Target is the latest retail giant to drop health coverage for part-time employees, citing changes under by the president's health care law and low participation in its company health plans.

The company Tuesday night announced a plan to transition employees working fewer than 30 hours a week onto Obamacare health insurance exchanges, where they can get subsidized coverage.

Target isn't the first large employer to end health benefits for workers. Trader Joe's and Home Depot have made similar moves as well. 

These sorts of coverage cutbacks serve as a reminder that it's not just individuals buying health coverage on the individual market who are losing their existing coverage under Obamacare: Some people who had coverage from their employers are losing it as well. 

You can expect these sorts of coverage disruptions to continue.In some cases that will be because employers cease offering coverage.

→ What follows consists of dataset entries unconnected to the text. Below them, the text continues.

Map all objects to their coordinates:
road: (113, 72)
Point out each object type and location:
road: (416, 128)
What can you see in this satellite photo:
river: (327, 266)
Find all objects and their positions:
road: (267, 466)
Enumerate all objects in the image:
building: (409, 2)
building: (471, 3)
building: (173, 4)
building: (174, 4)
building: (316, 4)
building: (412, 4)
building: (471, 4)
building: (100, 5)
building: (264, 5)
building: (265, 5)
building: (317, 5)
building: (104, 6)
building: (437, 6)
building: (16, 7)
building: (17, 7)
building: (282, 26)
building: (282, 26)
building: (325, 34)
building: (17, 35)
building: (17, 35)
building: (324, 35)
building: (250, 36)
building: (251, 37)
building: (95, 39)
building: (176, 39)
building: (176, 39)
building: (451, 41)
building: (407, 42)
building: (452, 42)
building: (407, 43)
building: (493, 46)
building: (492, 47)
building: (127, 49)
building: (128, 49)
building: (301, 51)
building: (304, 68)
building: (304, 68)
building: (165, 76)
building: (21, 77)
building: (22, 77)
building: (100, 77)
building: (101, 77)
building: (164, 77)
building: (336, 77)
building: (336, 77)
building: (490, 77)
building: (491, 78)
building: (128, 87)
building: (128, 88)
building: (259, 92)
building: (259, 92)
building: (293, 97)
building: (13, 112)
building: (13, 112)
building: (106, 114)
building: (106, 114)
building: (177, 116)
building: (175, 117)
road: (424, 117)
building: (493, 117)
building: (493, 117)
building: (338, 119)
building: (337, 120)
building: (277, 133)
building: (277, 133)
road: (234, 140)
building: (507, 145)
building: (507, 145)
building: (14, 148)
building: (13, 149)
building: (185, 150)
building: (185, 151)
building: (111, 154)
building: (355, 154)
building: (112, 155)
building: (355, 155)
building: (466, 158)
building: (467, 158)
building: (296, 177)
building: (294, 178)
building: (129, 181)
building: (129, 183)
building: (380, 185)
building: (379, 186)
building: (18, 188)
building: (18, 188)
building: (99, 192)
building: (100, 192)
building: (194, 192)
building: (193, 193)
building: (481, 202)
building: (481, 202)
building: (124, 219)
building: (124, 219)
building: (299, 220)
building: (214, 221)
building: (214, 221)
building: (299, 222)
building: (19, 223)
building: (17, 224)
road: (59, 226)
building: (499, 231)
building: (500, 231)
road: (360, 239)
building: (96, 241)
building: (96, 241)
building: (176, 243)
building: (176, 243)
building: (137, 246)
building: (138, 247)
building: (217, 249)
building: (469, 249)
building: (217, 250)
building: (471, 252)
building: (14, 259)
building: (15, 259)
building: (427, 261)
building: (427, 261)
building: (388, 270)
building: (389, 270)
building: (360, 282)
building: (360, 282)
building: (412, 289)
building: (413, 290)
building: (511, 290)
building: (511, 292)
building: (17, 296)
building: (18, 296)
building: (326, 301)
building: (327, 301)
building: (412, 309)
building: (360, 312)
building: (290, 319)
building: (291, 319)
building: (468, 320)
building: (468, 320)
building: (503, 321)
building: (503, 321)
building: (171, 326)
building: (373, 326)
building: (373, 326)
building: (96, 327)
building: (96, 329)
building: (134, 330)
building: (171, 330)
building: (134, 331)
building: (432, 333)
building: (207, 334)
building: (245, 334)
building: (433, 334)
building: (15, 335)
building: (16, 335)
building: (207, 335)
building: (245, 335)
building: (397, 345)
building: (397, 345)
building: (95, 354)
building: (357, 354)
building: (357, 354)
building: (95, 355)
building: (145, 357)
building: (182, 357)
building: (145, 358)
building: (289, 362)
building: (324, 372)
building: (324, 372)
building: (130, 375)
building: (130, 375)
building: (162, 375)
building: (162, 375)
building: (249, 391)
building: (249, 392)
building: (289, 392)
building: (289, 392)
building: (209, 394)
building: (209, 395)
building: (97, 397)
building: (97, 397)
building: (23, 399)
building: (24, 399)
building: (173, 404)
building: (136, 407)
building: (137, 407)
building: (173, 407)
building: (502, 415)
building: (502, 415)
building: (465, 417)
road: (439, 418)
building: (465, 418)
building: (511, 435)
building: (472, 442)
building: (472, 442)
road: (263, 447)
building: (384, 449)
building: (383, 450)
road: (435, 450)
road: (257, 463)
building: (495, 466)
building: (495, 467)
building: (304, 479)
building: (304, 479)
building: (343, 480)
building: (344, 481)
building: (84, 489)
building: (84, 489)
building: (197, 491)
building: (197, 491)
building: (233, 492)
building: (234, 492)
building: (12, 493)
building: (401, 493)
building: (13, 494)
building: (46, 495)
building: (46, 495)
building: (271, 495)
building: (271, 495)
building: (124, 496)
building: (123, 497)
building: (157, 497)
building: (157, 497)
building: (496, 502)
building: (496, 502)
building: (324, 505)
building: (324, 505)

In others, insurers themselves will end existing coverage for small businesses and their employees. As The Washington Post reported earlier this month, the individual market cancellations we've seen as a result of Obamacare are just the beginning. There's a second, larger wave of policy terminations coming later this year:

According to industry analysts, insurers and state regulators, the disruption will be far greater, potentially affecting millions of people who receive insurance through small employers by the end of 2014.

While some cancellation notices already have gone out, insurers say the bulk of the letters will be sent in October, shortly before the next open-enrollment period begins. The timing — right before the midterm elections — could be difficult for Democrats who are already fending off Republican attacks about the Affordable Care Act and its troubled rollout.

Some of the small-business cancellations are occurring because the policies don't meet the law's basic coverage requirements. But many are related only indirectly to the law; insurers are trying to move customers to new plans designed to offset the financial and administrative risks associated with the health-care overhaul. 

Stories like these offer some insight into why so many of the health insurance sign-ups under the law so far appear to be for people who already had coverage rather than the previously uninsured. There's a lot of shifting around, as employers and insurers change or cancel policies to comply with new mandates or otherwise reshape their health insurance offerings to fit the new legal environment created by Obamacare. The overall effect is one of tremendous disruption to the existing health insurance marketplace.